* Work task 1 *
Echo the aquarium retailer exchange word for word, everything from "Question from new" down to "regular float switch?".
Document extract section start
Question from new retailer continued II 10/30/03
That sounds very clever, I like it.  One thing that is kind of confusing me... what is a seawater float... is this different than a regular float switch?  
<ahh... my fault my friend. Not clear. Both float switches are the same... by seawater, I mean that one is hooked up to bleed in saltwater (the coarse, fast-tuned one), while the other (the sensitive slow-tuned one) simply bleeds in freshwater for evap top off. Thus a sharp drop in water level (as from sales and siphoned saltwater) will allow the seawater float switch to top of faster than the FW bleed can make a difference. And the sensitive tuned FW bleeding float can feed FW for slow evap while the SW float is tuned to coarse to even sense the slow drop in water level>
And thanks for filling my daily need for Bob.  I was getting a little worried when he didn't respond within 60 seconds.
<ha! tis the standard we try for <G>>
Thanks, Matt
<best of luck>

Centralized Filtration Systems 10/29/03
I just read your article on Centralized Filtration Systems on WWM. We are looking to open a retail aquarium store in Bombay, India.
Document extract section end
* Work task 2 *
In the records, switch "Decimals" to "Precision" in everything from the line containing "Task: after every" down to the line containing "0.003417, -0.094164, 0.836966]]". Return only those lines, otherwise unchanged.
Task material section start
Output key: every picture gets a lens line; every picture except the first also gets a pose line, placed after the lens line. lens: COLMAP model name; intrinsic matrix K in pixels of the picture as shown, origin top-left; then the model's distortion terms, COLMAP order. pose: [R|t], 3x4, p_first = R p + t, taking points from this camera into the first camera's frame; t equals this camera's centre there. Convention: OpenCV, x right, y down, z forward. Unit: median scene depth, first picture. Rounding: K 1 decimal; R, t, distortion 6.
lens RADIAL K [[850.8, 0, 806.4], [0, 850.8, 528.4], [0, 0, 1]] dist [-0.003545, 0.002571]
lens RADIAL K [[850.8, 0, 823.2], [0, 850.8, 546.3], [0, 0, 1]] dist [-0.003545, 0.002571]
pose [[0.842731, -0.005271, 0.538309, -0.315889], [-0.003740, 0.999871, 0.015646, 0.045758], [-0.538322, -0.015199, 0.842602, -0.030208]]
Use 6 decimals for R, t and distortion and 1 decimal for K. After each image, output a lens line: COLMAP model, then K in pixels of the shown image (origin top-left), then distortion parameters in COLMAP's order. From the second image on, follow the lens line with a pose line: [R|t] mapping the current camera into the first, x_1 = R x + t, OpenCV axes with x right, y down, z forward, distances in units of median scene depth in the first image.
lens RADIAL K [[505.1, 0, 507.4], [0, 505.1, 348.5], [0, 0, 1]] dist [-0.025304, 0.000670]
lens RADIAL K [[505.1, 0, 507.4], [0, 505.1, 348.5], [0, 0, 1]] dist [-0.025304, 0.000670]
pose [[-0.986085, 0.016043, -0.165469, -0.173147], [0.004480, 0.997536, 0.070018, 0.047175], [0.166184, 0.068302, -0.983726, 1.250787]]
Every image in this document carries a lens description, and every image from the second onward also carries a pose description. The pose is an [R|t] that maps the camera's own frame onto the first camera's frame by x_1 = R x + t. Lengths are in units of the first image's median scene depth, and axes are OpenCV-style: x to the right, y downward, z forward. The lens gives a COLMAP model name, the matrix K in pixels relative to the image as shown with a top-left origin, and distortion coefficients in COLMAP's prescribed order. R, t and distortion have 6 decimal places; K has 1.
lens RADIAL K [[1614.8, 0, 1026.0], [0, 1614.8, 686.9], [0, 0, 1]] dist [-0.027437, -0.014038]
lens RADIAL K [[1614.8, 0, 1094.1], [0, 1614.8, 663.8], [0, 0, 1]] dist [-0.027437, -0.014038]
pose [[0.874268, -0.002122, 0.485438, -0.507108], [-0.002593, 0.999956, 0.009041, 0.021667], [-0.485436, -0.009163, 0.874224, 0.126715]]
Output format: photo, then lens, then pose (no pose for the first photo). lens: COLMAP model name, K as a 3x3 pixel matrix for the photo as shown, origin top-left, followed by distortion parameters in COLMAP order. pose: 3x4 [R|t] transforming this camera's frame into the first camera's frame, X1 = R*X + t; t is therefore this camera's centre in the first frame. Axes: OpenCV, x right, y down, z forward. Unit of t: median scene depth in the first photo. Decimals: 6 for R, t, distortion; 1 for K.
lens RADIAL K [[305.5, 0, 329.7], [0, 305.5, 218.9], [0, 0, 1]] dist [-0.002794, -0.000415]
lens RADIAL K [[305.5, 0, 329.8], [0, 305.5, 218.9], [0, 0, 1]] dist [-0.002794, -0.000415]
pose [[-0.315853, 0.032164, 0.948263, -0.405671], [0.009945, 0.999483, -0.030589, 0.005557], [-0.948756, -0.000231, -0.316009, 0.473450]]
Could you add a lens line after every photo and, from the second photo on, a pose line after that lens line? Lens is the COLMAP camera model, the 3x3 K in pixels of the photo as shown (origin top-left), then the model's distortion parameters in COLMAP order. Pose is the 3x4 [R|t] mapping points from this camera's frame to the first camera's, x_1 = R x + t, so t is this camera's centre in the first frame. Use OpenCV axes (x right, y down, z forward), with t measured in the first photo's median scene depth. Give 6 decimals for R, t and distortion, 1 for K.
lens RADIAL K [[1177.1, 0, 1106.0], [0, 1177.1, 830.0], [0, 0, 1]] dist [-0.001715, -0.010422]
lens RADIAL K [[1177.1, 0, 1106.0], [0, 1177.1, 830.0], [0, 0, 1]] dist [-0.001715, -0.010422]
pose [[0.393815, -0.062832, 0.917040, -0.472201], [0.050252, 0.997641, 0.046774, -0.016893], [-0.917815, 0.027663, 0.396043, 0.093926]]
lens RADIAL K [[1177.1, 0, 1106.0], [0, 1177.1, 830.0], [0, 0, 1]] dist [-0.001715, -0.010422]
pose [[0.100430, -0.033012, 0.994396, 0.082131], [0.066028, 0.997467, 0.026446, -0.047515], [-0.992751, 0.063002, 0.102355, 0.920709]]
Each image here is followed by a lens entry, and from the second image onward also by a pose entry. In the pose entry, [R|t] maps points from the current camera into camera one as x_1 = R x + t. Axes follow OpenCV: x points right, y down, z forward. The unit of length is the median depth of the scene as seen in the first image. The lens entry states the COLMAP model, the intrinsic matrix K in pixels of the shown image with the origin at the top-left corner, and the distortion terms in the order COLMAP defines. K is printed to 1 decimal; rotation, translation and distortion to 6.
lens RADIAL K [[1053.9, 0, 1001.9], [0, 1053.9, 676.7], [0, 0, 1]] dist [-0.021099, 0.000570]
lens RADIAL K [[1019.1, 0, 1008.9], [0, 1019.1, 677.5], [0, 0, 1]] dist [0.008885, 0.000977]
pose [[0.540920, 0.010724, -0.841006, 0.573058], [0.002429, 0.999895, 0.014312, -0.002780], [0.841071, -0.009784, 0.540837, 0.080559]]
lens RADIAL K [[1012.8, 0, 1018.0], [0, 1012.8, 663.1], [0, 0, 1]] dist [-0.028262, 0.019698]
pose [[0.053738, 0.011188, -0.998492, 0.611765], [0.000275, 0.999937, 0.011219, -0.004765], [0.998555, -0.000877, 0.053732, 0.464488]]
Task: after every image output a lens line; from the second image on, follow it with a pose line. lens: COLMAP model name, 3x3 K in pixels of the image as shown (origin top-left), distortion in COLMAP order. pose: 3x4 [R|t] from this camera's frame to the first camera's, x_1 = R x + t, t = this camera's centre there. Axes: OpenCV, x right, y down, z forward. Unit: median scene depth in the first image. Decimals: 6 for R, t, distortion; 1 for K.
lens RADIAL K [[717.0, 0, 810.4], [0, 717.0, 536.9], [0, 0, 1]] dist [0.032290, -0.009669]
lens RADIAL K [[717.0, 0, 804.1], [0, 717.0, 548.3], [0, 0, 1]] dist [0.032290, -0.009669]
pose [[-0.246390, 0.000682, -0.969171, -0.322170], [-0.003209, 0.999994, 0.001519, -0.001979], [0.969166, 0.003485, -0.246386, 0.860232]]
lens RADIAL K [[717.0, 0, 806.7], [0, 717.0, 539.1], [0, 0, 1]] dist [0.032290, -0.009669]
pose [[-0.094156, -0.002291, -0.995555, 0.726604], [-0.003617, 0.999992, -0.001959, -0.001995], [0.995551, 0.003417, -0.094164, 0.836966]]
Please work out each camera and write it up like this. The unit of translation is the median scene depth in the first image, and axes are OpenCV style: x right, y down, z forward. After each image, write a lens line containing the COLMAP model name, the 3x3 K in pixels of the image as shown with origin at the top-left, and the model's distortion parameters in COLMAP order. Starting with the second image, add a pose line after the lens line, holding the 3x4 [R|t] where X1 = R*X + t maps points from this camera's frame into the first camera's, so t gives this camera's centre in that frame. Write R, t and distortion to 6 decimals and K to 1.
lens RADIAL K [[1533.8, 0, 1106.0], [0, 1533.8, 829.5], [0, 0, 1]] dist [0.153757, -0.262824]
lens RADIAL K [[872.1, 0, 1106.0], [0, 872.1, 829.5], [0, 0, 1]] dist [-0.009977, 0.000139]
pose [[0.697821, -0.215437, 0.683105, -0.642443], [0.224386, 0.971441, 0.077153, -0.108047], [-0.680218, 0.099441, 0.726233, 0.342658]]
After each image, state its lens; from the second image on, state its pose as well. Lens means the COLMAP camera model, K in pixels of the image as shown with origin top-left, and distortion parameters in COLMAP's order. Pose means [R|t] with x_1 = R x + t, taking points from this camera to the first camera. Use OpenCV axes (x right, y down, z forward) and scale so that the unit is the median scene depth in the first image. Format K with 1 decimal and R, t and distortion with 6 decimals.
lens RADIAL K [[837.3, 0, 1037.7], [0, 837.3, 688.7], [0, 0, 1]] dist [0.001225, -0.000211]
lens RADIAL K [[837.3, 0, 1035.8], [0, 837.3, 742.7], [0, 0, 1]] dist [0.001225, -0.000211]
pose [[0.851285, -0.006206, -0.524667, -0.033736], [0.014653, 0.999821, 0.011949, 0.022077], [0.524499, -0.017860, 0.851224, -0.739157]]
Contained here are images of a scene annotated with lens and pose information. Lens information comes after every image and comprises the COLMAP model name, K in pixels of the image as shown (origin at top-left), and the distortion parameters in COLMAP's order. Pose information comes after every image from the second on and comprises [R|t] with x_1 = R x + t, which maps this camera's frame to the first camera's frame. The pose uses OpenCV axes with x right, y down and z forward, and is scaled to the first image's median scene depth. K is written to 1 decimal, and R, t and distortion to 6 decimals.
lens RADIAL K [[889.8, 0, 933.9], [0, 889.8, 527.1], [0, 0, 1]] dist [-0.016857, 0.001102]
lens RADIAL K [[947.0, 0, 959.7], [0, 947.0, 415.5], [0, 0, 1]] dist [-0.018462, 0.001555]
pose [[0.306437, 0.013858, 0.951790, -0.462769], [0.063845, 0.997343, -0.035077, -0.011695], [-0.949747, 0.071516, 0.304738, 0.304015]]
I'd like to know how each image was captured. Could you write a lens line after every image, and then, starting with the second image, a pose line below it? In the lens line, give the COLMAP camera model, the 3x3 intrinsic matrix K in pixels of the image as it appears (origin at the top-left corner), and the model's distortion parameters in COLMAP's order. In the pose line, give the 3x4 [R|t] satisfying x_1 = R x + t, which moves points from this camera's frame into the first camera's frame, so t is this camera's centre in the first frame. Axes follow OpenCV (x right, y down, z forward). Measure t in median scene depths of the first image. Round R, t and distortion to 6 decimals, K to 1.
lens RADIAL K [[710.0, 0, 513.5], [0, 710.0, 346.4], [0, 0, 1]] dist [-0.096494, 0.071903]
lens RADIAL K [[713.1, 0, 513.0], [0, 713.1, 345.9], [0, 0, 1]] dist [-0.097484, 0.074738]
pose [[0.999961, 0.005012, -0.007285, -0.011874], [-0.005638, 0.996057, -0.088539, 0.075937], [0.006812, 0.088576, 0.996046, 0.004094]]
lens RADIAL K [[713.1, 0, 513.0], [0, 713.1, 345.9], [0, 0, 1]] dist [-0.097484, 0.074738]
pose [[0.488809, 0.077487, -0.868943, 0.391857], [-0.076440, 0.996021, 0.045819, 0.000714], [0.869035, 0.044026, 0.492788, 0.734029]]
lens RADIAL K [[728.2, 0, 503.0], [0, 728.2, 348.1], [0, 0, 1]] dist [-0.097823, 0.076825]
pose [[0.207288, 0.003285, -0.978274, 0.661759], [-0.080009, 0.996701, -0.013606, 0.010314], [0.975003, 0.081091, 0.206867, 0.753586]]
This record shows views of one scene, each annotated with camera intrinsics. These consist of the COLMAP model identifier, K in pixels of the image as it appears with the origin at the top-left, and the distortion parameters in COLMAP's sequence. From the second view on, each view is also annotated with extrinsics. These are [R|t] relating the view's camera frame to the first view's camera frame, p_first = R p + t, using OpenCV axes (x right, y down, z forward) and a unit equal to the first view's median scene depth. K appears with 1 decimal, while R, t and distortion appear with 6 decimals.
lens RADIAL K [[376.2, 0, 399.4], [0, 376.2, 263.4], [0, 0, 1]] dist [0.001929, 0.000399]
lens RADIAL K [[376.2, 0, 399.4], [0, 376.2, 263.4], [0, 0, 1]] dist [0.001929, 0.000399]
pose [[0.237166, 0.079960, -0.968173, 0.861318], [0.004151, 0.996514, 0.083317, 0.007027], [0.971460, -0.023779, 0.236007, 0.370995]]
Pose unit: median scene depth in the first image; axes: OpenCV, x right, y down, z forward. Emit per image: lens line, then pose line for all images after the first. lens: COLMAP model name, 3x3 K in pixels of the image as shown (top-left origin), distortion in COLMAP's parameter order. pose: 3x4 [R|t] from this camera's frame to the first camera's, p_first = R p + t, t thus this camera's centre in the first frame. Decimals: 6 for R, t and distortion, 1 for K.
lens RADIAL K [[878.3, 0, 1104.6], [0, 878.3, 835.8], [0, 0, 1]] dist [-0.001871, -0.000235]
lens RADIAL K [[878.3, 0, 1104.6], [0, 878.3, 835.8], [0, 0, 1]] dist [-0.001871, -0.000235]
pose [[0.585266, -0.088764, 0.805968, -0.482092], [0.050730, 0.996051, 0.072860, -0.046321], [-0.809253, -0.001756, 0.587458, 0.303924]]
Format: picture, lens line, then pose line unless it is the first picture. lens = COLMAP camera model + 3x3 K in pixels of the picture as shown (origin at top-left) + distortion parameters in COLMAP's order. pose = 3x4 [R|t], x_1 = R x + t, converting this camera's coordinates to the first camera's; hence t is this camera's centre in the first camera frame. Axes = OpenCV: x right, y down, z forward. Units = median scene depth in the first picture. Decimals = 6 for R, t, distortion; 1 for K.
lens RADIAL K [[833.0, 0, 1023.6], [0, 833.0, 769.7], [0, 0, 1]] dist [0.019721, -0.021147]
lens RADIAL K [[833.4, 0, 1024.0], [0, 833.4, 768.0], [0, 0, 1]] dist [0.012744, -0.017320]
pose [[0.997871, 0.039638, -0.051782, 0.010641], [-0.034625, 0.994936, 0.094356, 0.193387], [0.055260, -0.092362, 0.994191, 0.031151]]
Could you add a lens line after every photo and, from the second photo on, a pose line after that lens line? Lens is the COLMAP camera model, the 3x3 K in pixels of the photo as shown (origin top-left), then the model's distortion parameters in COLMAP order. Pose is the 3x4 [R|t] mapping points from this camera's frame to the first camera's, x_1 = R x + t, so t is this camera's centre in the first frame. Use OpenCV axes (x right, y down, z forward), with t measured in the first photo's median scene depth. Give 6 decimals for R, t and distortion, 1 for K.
Task material section end
* Solution 1 *
Question from new retailer continued II 10/30/03
That sounds very clever, I like it.  One thing that is kind of confusing me... what is a seawater float... is this different than a regular float switch?

* Solution 2 *
Task: after every image output a lens line; from the second image on, follow it with a pose line. lens: COLMAP model name, 3x3 K in pixels of the image as shown (origin top-left), distortion in COLMAP order. pose: 3x4 [R|t] from this camera's frame to the first camera's, x_1 = R x + t, t = this camera's centre there. Axes: OpenCV, x right, y down, z forward. Unit: median scene depth in the first image. Precision: 6 for R, t, distortion; 1 for K.
lens RADIAL K [[717.0, 0, 810.4], [0, 717.0, 536.9], [0, 0, 1]] dist [0.032290, -0.009669]
lens RADIAL K [[717.0, 0, 804.1], [0, 717.0, 548.3], [0, 0, 1]] dist [0.032290, -0.009669]
pose [[-0.246390, 0.000682, -0.969171, -0.322170], [-0.003209, 0.999994, 0.001519, -0.001979], [0.969166, 0.003485, -0.246386, 0.860232]]
lens RADIAL K [[717.0, 0, 806.7], [0, 717.0, 539.1], [0, 0, 1]] dist [0.032290, -0.009669]
pose [[-0.094156, -0.002291, -0.995555, 0.726604], [-0.003617, 0.999992, -0.001959, -0.001995], [0.995551, 0.003417, -0.094164, 0.836966]]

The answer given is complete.